_Requirement_
The stretch from the line with "A total of 200 water" through the line with "water | Total |" in the records below: write it out exactly, and nothing else.

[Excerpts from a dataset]
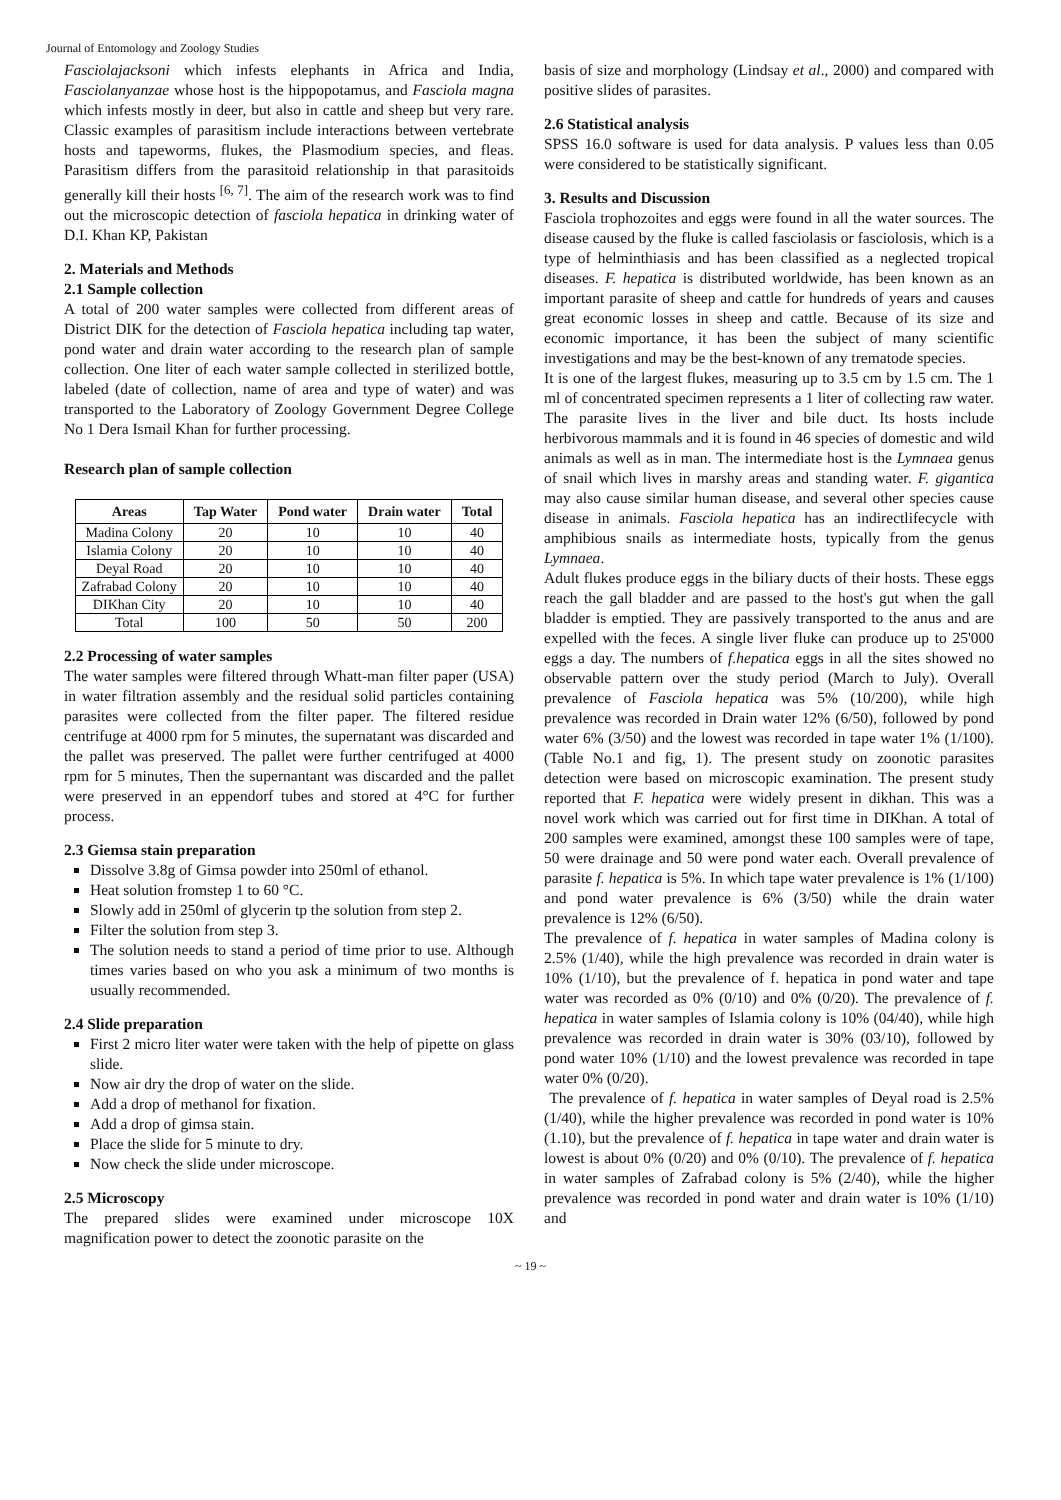Journal of Entomology and Zoology Studies
Fasciolajacksoni which infests elephants in Africa and India, Fasciolanyanzae whose host is the hippopotamus, and Fasciola magna which infests mostly in deer, but also in cattle and sheep but very rare. Classic examples of parasitism include interactions between vertebrate hosts and tapeworms, flukes, the Plasmodium species, and fleas. Parasitism differs from the parasitoid relationship in that parasitoids generally kill their hosts <sup>[6, 7]</sup>. The aim of the research work was to find out the microscopic detection of fasciola hepatica in drinking water of D.I. Khan KP, Pakistan
2. Materials and Methods
2.1 Sample collection
A total of 200 water samples were collected from different areas of District DIK for the detection of Fasciola hepatica including tap water, pond water and drain water according to the research plan of sample collection. One liter of each water sample collected in sterilized bottle, labeled (date of collection, name of area and type of water) and was transported to the Laboratory of Zoology Government Degree College No 1 Dera Ismail Khan for further processing.
Research plan of sample collection
| Areas | Tap Water | Pond water | Drain water | Total |
| --- | --- | --- | --- | --- |
| Madina Colony | 20 | 10 | 10 | 40 |
| Islamia Colony | 20 | 10 | 10 | 40 |
| Deyal Road | 20 | 10 | 10 | 40 |
| Zafrabad Colony | 20 | 10 | 10 | 40 |
| DIKhan City | 20 | 10 | 10 | 40 |
| Total | 100 | 50 | 50 | 200 |
2.2 Processing of water samples
The water samples were filtered through Whatt-man filter paper (USA) in water filtration assembly and the residual solid particles containing parasites were collected from the filter paper. The filtered residue centrifuge at 4000 rpm for 5 minutes, the supernatant was discarded and the pallet was preserved. The pallet were further centrifuged at 4000 rpm for 5 minutes, Then the supernantant was discarded and the pallet were preserved in an eppendorf tubes and stored at 4°C for further process.
2.3 Giemsa stain preparation
Dissolve 3.8g of Gimsa powder into 250ml of ethanol.
Heat solution fromstep 1 to 60 °C.
Slowly add in 250ml of glycerin tp the solution from step 2.
Filter the solution from step 3.
The solution needs to stand a period of time prior to use. Although times varies based on who you ask a minimum of two months is usually recommended.
2.4 Slide preparation
First 2 micro liter water were taken with the help of pipette on glass slide.
Now air dry the drop of water on the slide.
Add a drop of methanol for fixation.
Add a drop of gimsa stain.
Place the slide for 5 minute to dry.
Now check the slide under microscope.
2.5 Microscopy
The prepared slides were examined under microscope 10X magnification power to detect the zoonotic parasite on the
basis of size and morphology (Lindsay et al., 2000) and compared with positive slides of parasites.
2.6 Statistical analysis
SPSS 16.0 software is used for data analysis. P values less than 0.05 were considered to be statistically significant.
3. Results and Discussion
Fasciola trophozoites and eggs were found in all the water sources. The disease caused by the fluke is called fasciolasis or fasciolosis, which is a type of helminthiasis and has been classified as a neglected tropical diseases. F. hepatica is distributed worldwide, has been known as an important parasite of sheep and cattle for hundreds of years and causes great economic losses in sheep and cattle. Because of its size and economic importance, it has been the subject of many scientific investigations and may be the best-known of any trematode species.
It is one of the largest flukes, measuring up to 3.5 cm by 1.5 cm. The 1 ml of concentrated specimen represents a 1 liter of collecting raw water. The parasite lives in the liver and bile duct. Its hosts include herbivorous mammals and it is found in 46 species of domestic and wild animals as well as in man. The intermediate host is the Lymnaea genus of snail which lives in marshy areas and standing water. F. gigantica may also cause similar human disease, and several other species cause disease in animals. Fasciola hepatica has an indirectlifecycle with amphibious snails as intermediate hosts, typically from the genus Lymnaea.
Adult flukes produce eggs in the biliary ducts of their hosts. These eggs reach the gall bladder and are passed to the host's gut when the gall bladder is emptied. They are passively transported to the anus and are expelled with the feces. A single liver fluke can produce up to 25'000 eggs a day. The numbers of f.hepatica eggs in all the sites showed no observable pattern over the study period (March to July). Overall prevalence of Fasciola hepatica was 5% (10/200), while high prevalence was recorded in Drain water 12% (6/50), followed by pond water 6% (3/50) and the lowest was recorded in tape water 1% (1/100). (Table No.1 and fig, 1). The present study on zoonotic parasites detection were based on microscopic examination. The present study reported that F. hepatica were widely present in dikhan. This was a novel work which was carried out for first time in DIKhan. A total of 200 samples were examined, amongst these 100 samples were of tape, 50 were drainage and 50 were pond water each. Overall prevalence of parasite f. hepatica is 5%. In which tape water prevalence is 1% (1/100) and pond water prevalence is 6% (3/50) while the drain water prevalence is 12% (6/50).
The prevalence of f. hepatica in water samples of Madina colony is 2.5% (1/40), while the high prevalence was recorded in drain water is 10% (1/10), but the prevalence of f. hepatica in pond water and tape water was recorded as 0% (0/10) and 0% (0/20). The prevalence of f. hepatica in water samples of Islamia colony is 10% (04/40), while high prevalence was recorded in drain water is 30% (03/10), followed by pond water 10% (1/10) and the lowest prevalence was recorded in tape water 0% (0/20).
The prevalence of f. hepatica in water samples of Deyal road is 2.5% (1/40), while the higher prevalence was recorded in pond water is 10% (1.10), but the prevalence of f. hepatica in tape water and drain water is lowest is about 0% (0/20) and 0% (0/10). The prevalence of f. hepatica in water samples of Zafrabad colony is 5% (2/40), while the higher prevalence was recorded in pond water and drain water is 10% (1/10) and
~ 19 ~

_Answer section_
A total of 200 water samples were collected from different areas of District DIK for the detection of Fasciola hepatica including tap water, pond water and drain water according to the research plan of sample collection. One liter of each water sample collected in sterilized bottle, labeled (date of collection, name of area and type of water) and was transported to the Laboratory of Zoology Government Degree College No 1 Dera Ismail Khan for further processing.
Research plan of sample collection
| Areas | Tap Water | Pond water | Drain water | Total |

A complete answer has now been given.